▸ PROBLEM STATEMENT
Please give the number of lines in the records below that include "플래그가", with no other output.

Source records:
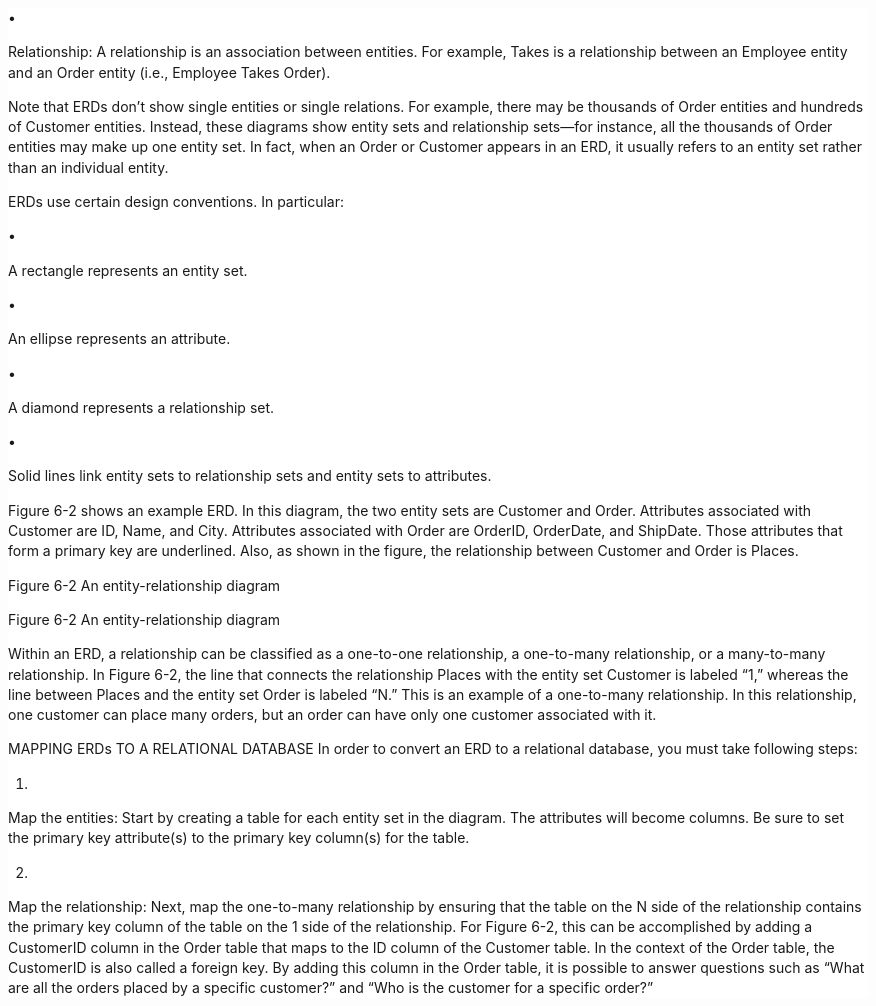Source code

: •

Relationship: A relationship is an association between entities. For example, Takes is a relationship between an Employee entity and an Order entity (i.e., Employee Takes Order).

Note that ERDs don’t show single entities or single relations. For example, there may be thousands of Order entities and hundreds of Customer entities. Instead, these diagrams show entity sets and relationship sets—for instance, all the thousands of Order entities may make up one entity set. In fact, when an Order or Customer appears in an ERD, it usually refers to an entity set rather than an individual entity.

ERDs use certain design conventions. In particular:

•

A rectangle represents an entity set.

•

An ellipse represents an attribute.

•

A diamond represents a relationship set.

•

Solid lines link entity sets to relationship sets and entity sets to attributes.

Figure 6-2 shows an example ERD. In this diagram, the two entity sets are Customer and Order. Attributes associated with Customer are ID, Name, and City. Attributes associated with Order are OrderID, OrderDate, and ShipDate. Those attributes that form a primary key are underlined. Also, as shown in the figure, the relationship between Customer and Order is Places.

Figure 6-2 An entity-relationship diagram 

Figure 6-2 An entity-relationship diagram

Within an ERD, a relationship can be classified as a one-to-one relationship, a one-to-many relationship, or a many-to-many relationship. In Figure 6-2, the line that connects the relationship Places with the entity set Customer is labeled “1,” whereas the line between Places and the entity set Order is labeled “N.” This is an example of a one-to-many relationship. In this relationship, one customer can place many orders, but an order can have only one customer associated with it.

MAPPING ERDs TO A RELATIONAL DATABASE
In order to convert an ERD to a relational database, you must take following steps:

1.

Map the entities: Start by creating a table for each entity set in the diagram. The attributes will become columns. Be sure to set the primary key attribute(s) to the primary key column(s) for the table.

2.

Map the relationship: Next, map the one-to-many relationship by ensuring that the table on the N side of the relationship contains the primary key column of the table on the 1 side of the relationship. For Figure 6-2, this can be accomplished by adding a CustomerID column in the Order table that maps to the ID column of the Customer table. In the context of the Order table, the CustomerID is also called a foreign key. By adding this column in the Order table, it is possible to answer questions such as “What are all the orders placed by a specific customer?” and “Who is the customer for a specific order?”
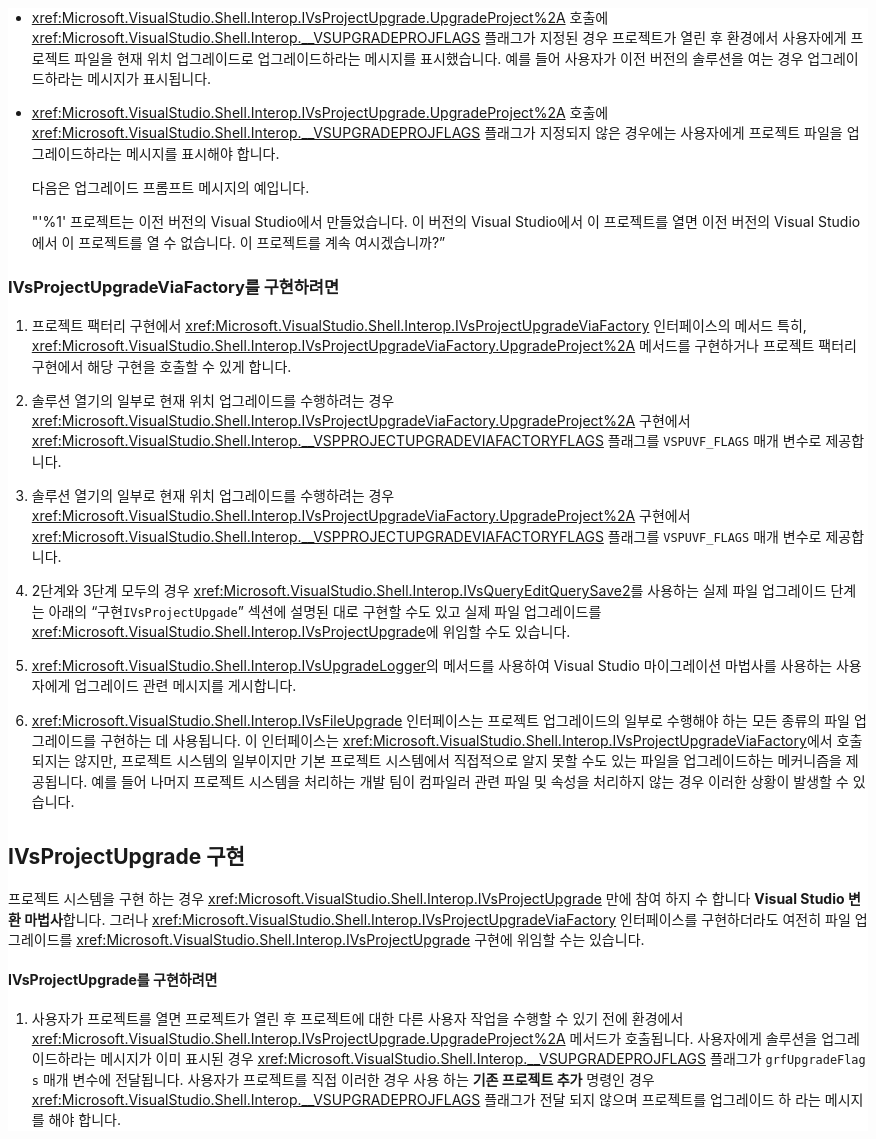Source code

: - <xref:Microsoft.VisualStudio.Shell.Interop.IVsProjectUpgrade.UpgradeProject%2A> 호출에 <xref:Microsoft.VisualStudio.Shell.Interop.__VSUPGRADEPROJFLAGS> 플래그가 지정된 경우 프로젝트가 열린 후 환경에서 사용자에게 프로젝트 파일을 현재 위치 업그레이드로 업그레이드하라는 메시지를 표시했습니다. 예를 들어 사용자가 이전 버전의 솔루션을 여는 경우 업그레이드하라는 메시지가 표시됩니다.  
  
- <xref:Microsoft.VisualStudio.Shell.Interop.IVsProjectUpgrade.UpgradeProject%2A> 호출에 <xref:Microsoft.VisualStudio.Shell.Interop.__VSUPGRADEPROJFLAGS> 플래그가 지정되지 않은 경우에는 사용자에게 프로젝트 파일을 업그레이드하라는 메시지를 표시해야 합니다.  
  
     다음은 업그레이드 프롬프트 메시지의 예입니다.  
  
     "'%1' 프로젝트는 이전 버전의 Visual Studio에서 만들었습니다. 이 버전의 Visual Studio에서 이 프로젝트를 열면 이전 버전의 Visual Studio에서 이 프로젝트를 열 수 없습니다. 이 프로젝트를 계속 여시겠습니까?”  
  
### <a name="to-implement-ivsprojectupgradeviafactory"></a>IVsProjectUpgradeViaFactory를 구현하려면  
  
1. 프로젝트 팩터리 구현에서 <xref:Microsoft.VisualStudio.Shell.Interop.IVsProjectUpgradeViaFactory> 인터페이스의 메서드 특히, <xref:Microsoft.VisualStudio.Shell.Interop.IVsProjectUpgradeViaFactory.UpgradeProject%2A> 메서드를 구현하거나 프로젝트 팩터리 구현에서 해당 구현을 호출할 수 있게 합니다.  
  
2. 솔루션 열기의 일부로 현재 위치 업그레이드를 수행하려는 경우 <xref:Microsoft.VisualStudio.Shell.Interop.IVsProjectUpgradeViaFactory.UpgradeProject%2A> 구현에서 <xref:Microsoft.VisualStudio.Shell.Interop.__VSPPROJECTUPGRADEVIAFACTORYFLAGS> 플래그를 `VSPUVF_FLAGS` 매개 변수로 제공합니다.  
  
3. 솔루션 열기의 일부로 현재 위치 업그레이드를 수행하려는 경우 <xref:Microsoft.VisualStudio.Shell.Interop.IVsProjectUpgradeViaFactory.UpgradeProject%2A> 구현에서 <xref:Microsoft.VisualStudio.Shell.Interop.__VSPPROJECTUPGRADEVIAFACTORYFLAGS> 플래그를 `VSPUVF_FLAGS` 매개 변수로 제공합니다.  
  
4. 2단계와 3단계 모두의 경우 <xref:Microsoft.VisualStudio.Shell.Interop.IVsQueryEditQuerySave2>를 사용하는 실제 파일 업그레이드 단계는 아래의 “구현`IVsProjectUpgade`” 섹션에 설명된 대로 구현할 수도 있고 실제 파일 업그레이드를 <xref:Microsoft.VisualStudio.Shell.Interop.IVsProjectUpgrade>에 위임할 수도 있습니다.  
  
5. <xref:Microsoft.VisualStudio.Shell.Interop.IVsUpgradeLogger>의 메서드를 사용하여 Visual Studio 마이그레이션 마법사를 사용하는 사용자에게 업그레이드 관련 메시지를 게시합니다.  
  
6. <xref:Microsoft.VisualStudio.Shell.Interop.IVsFileUpgrade> 인터페이스는 프로젝트 업그레이드의 일부로 수행해야 하는 모든 종류의 파일 업그레이드를 구현하는 데 사용됩니다. 이 인터페이스는 <xref:Microsoft.VisualStudio.Shell.Interop.IVsProjectUpgradeViaFactory>에서 호출되지는 않지만, 프로젝트 시스템의 일부이지만 기본 프로젝트 시스템에서 직접적으로 알지 못할 수도 있는 파일을 업그레이드하는 메커니즘을 제공됩니다. 예를 들어 나머지 프로젝트 시스템을 처리하는 개발 팀이 컴파일러 관련 파일 및 속성을 처리하지 않는 경우 이러한 상황이 발생할 수 있습니다.  
  
## <a name="ivsprojectupgrade-implementation"></a>IVsProjectUpgrade 구현  
 프로젝트 시스템을 구현 하는 경우 <xref:Microsoft.VisualStudio.Shell.Interop.IVsProjectUpgrade> 만에 참여 하지 수 합니다 **Visual Studio 변환 마법사**합니다. 그러나 <xref:Microsoft.VisualStudio.Shell.Interop.IVsProjectUpgradeViaFactory> 인터페이스를 구현하더라도 여전히 파일 업그레이드를 <xref:Microsoft.VisualStudio.Shell.Interop.IVsProjectUpgrade> 구현에 위임할 수는 있습니다.  
  
#### <a name="to-implement-ivsprojectupgrade"></a>IVsProjectUpgrade를 구현하려면  
  
1. 사용자가 프로젝트를 열면 프로젝트가 열린 후 프로젝트에 대한 다른 사용자 작업을 수행할 수 있기 전에 환경에서 <xref:Microsoft.VisualStudio.Shell.Interop.IVsProjectUpgrade.UpgradeProject%2A> 메서드가 호출됩니다. 사용자에게 솔루션을 업그레이드하라는 메시지가 이미 표시된 경우 <xref:Microsoft.VisualStudio.Shell.Interop.__VSUPGRADEPROJFLAGS> 플래그가 `grfUpgradeFlags` 매개 변수에 전달됩니다. 사용자가 프로젝트를 직접 이러한 경우 사용 하는 **기존 프로젝트 추가** 명령인 경우 <xref:Microsoft.VisualStudio.Shell.Interop.__VSUPGRADEPROJFLAGS> 플래그가 전달 되지 않으며 프로젝트를 업그레이드 하 라는 메시지를 해야 합니다.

▸ RESPONSE TO THE TASK
3